Scope of NSA Surveillance Broadens

The scope of the National Security Agency’s communications monitoring is broader than previously thought, according to the New York Times. Intelligence officials told the Times on Thursday that the NSA in fact sifts through Americans’ email and text communications into and out of the country as well, searching for information on foreigners under surveillance.

Rather than simply intercepting communications of Americans in direct contact with targeted foreigners, the NSA also conducts searches for people who mention information associated with those foreigners.

The surveillance process involves copying and searching through the content of most e-mails and text-based communications that cross the border, according to the senior intelligence official who spoke to the Times on condition of anonymity. The process is mechanized; a computer searches through data with identifying keywords that are “very precise” to minimize the number of innocent Americans flagged.

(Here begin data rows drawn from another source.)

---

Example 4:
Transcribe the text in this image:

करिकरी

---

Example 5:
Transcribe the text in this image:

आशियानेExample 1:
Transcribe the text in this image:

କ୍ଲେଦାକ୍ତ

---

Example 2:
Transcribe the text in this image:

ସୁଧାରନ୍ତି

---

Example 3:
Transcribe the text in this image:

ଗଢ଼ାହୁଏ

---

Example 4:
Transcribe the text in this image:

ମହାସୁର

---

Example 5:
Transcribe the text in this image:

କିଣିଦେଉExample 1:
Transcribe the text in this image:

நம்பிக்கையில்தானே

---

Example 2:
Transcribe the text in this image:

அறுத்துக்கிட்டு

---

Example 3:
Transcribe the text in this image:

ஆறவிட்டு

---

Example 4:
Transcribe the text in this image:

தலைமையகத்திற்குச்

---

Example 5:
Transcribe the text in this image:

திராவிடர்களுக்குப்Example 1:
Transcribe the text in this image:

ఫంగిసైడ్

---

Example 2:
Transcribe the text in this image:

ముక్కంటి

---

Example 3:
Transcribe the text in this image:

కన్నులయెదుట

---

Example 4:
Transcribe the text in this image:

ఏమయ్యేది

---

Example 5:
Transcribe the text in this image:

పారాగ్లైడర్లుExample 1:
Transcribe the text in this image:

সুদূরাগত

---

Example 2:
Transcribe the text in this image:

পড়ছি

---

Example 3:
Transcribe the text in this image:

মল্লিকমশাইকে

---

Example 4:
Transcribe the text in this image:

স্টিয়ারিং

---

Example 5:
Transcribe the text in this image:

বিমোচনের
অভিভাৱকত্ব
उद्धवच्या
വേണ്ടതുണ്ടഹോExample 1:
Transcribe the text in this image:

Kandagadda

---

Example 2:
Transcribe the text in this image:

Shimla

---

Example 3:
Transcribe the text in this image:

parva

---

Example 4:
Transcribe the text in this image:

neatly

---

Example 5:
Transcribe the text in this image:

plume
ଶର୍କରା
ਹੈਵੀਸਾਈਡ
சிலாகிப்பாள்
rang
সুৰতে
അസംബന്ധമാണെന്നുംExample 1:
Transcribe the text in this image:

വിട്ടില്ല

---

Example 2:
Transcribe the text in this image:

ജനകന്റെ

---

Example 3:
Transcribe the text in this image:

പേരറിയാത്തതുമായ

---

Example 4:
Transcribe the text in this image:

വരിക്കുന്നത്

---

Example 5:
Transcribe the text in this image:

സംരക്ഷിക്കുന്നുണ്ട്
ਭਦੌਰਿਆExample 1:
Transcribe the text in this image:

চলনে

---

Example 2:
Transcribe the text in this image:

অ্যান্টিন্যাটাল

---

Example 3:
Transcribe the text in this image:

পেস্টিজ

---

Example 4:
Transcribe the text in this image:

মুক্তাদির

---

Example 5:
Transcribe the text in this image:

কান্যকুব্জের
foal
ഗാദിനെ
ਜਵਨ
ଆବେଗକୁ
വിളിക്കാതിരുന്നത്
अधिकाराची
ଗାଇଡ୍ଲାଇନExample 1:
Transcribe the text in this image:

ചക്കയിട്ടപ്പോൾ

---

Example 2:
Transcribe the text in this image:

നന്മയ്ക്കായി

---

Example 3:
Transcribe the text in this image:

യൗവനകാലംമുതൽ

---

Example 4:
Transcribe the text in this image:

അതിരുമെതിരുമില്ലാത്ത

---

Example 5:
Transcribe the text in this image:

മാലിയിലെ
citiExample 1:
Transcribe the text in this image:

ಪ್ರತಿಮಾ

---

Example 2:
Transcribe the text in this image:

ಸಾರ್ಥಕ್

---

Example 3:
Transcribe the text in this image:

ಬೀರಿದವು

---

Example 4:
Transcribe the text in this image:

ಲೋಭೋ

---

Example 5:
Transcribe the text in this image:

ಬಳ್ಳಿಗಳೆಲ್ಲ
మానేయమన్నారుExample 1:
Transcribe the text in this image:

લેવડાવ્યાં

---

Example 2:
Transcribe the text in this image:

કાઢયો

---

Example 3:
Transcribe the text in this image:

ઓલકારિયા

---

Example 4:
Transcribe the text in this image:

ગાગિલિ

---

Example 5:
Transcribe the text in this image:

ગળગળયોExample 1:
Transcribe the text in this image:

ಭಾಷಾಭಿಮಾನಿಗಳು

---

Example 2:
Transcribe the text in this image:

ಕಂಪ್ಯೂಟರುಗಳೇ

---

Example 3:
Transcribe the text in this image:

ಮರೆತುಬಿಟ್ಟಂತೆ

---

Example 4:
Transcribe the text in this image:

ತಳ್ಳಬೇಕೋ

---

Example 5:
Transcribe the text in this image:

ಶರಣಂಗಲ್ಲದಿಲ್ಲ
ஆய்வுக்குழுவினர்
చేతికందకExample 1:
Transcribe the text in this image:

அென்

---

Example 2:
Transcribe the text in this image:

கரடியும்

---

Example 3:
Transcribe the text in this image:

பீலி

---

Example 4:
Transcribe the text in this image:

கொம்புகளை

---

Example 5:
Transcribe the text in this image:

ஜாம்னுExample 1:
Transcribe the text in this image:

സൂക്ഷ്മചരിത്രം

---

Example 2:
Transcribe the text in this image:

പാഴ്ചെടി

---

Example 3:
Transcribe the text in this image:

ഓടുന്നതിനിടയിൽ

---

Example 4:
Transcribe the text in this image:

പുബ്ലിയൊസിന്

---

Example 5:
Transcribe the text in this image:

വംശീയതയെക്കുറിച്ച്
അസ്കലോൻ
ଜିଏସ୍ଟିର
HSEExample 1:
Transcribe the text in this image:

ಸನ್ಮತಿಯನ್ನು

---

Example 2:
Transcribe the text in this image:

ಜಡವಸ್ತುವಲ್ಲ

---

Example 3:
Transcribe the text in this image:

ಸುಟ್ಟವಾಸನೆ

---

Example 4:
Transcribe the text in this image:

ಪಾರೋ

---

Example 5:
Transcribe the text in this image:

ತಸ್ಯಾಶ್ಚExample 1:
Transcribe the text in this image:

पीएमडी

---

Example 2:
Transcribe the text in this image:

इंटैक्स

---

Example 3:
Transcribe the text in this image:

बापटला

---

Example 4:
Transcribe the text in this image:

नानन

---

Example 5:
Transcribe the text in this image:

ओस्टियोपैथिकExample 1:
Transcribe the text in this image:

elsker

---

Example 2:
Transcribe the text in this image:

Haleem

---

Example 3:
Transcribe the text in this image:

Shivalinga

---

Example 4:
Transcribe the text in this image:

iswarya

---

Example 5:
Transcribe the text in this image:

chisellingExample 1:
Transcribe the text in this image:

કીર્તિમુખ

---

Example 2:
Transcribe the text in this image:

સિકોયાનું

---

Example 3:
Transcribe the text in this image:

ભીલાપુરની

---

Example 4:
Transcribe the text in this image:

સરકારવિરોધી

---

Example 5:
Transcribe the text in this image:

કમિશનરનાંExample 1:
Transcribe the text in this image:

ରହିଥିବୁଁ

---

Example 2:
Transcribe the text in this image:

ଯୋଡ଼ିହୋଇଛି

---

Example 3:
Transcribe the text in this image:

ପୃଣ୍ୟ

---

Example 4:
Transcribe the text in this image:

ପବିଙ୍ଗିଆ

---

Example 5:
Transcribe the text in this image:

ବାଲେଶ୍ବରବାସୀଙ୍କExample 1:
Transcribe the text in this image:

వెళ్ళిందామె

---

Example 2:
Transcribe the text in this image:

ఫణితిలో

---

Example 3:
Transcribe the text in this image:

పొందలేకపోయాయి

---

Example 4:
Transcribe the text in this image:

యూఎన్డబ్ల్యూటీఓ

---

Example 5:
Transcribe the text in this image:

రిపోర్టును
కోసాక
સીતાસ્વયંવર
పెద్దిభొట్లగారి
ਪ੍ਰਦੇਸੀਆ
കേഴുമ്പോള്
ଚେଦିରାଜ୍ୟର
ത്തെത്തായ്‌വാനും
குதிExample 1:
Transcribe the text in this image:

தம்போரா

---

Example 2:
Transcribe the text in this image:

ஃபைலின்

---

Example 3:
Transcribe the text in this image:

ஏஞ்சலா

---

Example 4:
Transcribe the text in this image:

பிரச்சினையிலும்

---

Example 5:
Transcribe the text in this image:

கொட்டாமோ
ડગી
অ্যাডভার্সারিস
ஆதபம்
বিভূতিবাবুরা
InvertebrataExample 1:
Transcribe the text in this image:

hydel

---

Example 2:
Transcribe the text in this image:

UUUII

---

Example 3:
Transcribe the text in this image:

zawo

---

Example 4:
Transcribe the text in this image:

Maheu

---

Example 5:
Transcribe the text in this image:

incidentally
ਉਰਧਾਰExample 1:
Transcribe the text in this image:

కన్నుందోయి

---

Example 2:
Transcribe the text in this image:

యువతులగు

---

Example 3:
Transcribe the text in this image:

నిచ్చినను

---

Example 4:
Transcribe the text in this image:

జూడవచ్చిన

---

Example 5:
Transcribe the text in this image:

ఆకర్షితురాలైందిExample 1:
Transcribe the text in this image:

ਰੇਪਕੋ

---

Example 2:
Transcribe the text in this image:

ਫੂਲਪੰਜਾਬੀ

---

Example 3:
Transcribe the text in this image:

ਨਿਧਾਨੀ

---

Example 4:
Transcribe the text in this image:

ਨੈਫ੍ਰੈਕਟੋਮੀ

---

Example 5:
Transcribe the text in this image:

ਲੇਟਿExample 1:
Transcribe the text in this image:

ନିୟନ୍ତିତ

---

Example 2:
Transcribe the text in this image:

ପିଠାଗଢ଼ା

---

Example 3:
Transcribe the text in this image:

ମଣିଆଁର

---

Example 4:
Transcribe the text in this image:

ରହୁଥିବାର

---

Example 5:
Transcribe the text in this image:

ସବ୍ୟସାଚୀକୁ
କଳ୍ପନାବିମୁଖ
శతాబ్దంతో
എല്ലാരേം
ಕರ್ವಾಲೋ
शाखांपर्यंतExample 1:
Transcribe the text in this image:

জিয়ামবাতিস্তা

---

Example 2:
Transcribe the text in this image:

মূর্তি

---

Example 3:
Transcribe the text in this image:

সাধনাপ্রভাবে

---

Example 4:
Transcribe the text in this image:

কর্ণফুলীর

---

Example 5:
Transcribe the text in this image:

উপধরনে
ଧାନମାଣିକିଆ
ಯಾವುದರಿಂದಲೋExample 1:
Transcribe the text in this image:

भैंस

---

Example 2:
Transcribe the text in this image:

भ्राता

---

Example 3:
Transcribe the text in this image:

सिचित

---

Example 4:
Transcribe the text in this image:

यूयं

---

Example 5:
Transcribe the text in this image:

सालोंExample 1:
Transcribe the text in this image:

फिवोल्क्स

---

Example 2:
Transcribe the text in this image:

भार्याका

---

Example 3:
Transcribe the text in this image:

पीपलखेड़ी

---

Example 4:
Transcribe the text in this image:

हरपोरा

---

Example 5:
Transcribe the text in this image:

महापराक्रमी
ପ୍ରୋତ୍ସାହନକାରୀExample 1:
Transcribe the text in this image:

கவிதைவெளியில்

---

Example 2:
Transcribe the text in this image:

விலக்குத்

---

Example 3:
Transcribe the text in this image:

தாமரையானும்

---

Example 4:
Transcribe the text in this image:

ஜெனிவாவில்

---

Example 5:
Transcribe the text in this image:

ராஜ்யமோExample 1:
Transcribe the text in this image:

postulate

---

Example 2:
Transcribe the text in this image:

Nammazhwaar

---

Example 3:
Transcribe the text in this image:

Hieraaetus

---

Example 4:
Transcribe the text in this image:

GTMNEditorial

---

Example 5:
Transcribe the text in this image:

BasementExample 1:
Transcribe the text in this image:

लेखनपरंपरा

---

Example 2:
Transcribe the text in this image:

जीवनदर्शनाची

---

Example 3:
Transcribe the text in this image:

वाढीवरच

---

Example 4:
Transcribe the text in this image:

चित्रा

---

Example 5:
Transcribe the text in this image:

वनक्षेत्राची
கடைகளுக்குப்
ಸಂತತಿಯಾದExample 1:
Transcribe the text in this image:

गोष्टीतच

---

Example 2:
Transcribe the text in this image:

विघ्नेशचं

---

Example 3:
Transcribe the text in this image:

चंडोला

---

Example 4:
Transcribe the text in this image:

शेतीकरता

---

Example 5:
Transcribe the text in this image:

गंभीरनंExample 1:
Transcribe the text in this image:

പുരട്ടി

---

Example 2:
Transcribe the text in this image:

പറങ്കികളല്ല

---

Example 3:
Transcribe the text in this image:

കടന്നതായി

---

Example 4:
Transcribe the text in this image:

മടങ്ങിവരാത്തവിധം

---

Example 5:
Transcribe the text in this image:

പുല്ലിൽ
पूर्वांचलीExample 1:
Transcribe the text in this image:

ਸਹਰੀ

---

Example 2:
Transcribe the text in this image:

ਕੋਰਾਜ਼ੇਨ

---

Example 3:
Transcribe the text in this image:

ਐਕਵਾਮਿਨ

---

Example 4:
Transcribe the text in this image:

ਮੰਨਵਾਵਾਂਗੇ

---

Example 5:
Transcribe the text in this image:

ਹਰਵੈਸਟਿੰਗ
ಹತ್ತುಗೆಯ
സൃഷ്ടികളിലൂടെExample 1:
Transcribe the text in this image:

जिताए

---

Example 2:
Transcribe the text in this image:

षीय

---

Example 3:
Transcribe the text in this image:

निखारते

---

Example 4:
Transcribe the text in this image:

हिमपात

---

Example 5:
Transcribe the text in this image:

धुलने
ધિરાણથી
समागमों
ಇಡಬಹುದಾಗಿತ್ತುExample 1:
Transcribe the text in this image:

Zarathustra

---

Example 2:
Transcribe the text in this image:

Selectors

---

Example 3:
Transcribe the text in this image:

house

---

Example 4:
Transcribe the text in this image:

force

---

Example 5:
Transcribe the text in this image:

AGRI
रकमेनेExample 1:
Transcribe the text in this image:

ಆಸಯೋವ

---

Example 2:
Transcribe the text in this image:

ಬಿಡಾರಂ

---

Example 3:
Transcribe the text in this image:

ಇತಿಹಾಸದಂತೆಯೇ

The reveal of cross-border surveillance adds a new dimension to the ongoing debate about whether the NSA infringes on Americans’ privacy by systematically combing through e-mails and phone data, looking for information connected to suspects abroad.

The agency argues that surveillance was authorized by the 2008 FISA Amendments Act, which allows domestic spying as long as the wanted individual was a noncitizen abroad.

“In carrying out its signals intelligence mission, N.S.A. collects only what it is explicitly authorized to collect,” Judith A. Emmel, an NSA spokeswoman, told the Times. “Moreover, the agency’s activities are deployed only in response to requirements for information to protect the country and its interests.”

Agency officials have thus far insisted that individual Americans will never be “targeted,” and that flagged conversations are handled with “minimalization” rules to protect the privacy of the domestic individual.